**GIVEN TEXT**.

Air Pollution Prediction using LSTM

100 Days of Machine Learning: Day 21

Air Pollution Prediction using LSTM

This project aims to predict air pollution levels using Long Short-Term Memory (LSTM) networks, a type of recurrent neural network (RNN). The dataset used in this project is the Beijing PM2.5 Data from the UCI Machine Learning Repository.

Introduction

Air pollution is a significant issue affecting the health and well-being of people worldwide. Accurate predictions of pollution levels can help governments and individuals take necessary precautions to mitigate the impact of air pollution on public health.

This project uses LSTM networks to predict PM2.5 (particulate matter with a diameter of 2.5 micrometers or less) concentration levels, which are a key indicator of air pollution. LSTMs are well-suited for this task because they can learn and remember long-term dependencies in sequences of data, such as time series.

**GOAL**. According to the air pollution text, which dataset does the project use? The records come from a different source than the air pollution text.

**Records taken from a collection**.

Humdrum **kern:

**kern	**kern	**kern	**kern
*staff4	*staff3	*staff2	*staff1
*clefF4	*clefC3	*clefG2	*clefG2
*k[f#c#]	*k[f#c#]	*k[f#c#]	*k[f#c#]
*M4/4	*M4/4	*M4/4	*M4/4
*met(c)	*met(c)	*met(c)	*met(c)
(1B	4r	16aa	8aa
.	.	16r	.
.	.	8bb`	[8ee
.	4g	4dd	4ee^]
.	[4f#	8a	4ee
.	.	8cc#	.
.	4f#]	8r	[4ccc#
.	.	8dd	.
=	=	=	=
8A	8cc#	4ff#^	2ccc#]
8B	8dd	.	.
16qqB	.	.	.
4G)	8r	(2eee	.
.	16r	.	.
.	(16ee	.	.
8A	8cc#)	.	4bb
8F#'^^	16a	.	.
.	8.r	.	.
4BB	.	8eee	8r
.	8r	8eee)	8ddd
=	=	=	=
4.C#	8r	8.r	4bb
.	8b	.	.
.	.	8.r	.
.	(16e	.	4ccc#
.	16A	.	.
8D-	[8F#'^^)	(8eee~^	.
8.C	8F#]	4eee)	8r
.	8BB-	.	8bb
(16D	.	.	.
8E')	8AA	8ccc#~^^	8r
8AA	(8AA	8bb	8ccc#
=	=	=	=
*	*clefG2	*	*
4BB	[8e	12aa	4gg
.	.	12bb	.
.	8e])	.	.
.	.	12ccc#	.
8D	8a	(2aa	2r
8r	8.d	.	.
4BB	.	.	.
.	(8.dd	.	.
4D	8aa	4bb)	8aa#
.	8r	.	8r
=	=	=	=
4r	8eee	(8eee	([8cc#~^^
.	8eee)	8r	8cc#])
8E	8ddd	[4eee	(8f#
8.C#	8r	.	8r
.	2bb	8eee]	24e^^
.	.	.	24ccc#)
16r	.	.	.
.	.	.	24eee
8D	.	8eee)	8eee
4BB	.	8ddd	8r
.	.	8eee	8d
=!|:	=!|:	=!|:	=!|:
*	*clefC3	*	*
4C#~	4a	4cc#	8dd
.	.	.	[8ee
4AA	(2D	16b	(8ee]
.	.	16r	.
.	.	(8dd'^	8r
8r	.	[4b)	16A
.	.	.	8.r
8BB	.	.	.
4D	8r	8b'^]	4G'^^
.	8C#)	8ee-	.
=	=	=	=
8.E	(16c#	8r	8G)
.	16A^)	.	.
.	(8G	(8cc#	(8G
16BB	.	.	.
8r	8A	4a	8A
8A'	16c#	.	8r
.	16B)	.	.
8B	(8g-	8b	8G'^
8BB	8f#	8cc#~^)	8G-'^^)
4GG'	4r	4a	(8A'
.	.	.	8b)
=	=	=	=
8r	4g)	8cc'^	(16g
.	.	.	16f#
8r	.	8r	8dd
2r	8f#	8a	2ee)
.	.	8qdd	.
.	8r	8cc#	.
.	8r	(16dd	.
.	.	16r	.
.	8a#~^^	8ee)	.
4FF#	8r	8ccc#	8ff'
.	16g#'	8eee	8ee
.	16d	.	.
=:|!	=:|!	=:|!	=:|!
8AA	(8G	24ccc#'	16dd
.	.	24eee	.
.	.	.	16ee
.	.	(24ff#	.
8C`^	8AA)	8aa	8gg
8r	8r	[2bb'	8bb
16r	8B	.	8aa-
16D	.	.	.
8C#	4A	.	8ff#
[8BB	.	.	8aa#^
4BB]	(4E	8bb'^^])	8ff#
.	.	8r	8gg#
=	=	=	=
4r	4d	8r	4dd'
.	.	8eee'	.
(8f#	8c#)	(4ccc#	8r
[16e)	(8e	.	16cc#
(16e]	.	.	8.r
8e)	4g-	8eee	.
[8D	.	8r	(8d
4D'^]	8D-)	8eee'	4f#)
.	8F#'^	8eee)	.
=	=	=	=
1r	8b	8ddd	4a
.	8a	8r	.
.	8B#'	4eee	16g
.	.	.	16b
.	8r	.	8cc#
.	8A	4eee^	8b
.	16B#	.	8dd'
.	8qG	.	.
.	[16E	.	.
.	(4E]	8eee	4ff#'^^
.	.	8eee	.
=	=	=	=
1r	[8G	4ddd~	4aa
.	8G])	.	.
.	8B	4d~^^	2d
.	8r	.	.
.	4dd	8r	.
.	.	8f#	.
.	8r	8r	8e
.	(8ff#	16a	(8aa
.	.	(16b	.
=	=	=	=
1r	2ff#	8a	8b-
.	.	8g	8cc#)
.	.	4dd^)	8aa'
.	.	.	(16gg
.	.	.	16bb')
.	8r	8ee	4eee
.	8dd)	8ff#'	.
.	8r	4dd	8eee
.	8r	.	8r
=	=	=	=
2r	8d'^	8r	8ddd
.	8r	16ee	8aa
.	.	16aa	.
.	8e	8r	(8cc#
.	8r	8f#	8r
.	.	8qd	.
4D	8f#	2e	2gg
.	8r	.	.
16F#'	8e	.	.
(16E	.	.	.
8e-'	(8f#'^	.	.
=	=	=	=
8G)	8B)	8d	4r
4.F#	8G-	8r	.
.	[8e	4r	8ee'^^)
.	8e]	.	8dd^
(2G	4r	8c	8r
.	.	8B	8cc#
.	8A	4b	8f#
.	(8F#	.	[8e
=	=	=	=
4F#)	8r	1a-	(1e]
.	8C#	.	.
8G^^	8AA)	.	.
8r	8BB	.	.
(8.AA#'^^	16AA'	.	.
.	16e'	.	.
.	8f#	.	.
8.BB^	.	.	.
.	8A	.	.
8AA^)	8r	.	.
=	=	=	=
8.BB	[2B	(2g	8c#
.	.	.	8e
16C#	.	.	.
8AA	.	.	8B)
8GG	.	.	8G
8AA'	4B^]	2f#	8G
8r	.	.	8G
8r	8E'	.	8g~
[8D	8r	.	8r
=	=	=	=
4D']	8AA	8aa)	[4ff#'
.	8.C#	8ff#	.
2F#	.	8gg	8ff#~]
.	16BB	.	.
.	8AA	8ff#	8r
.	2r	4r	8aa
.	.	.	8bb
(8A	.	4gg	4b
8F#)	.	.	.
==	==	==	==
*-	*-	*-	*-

**EXERCISE RESPONSE**. The Beijing PM2.5 Data from the UCI Machine Learning Repository.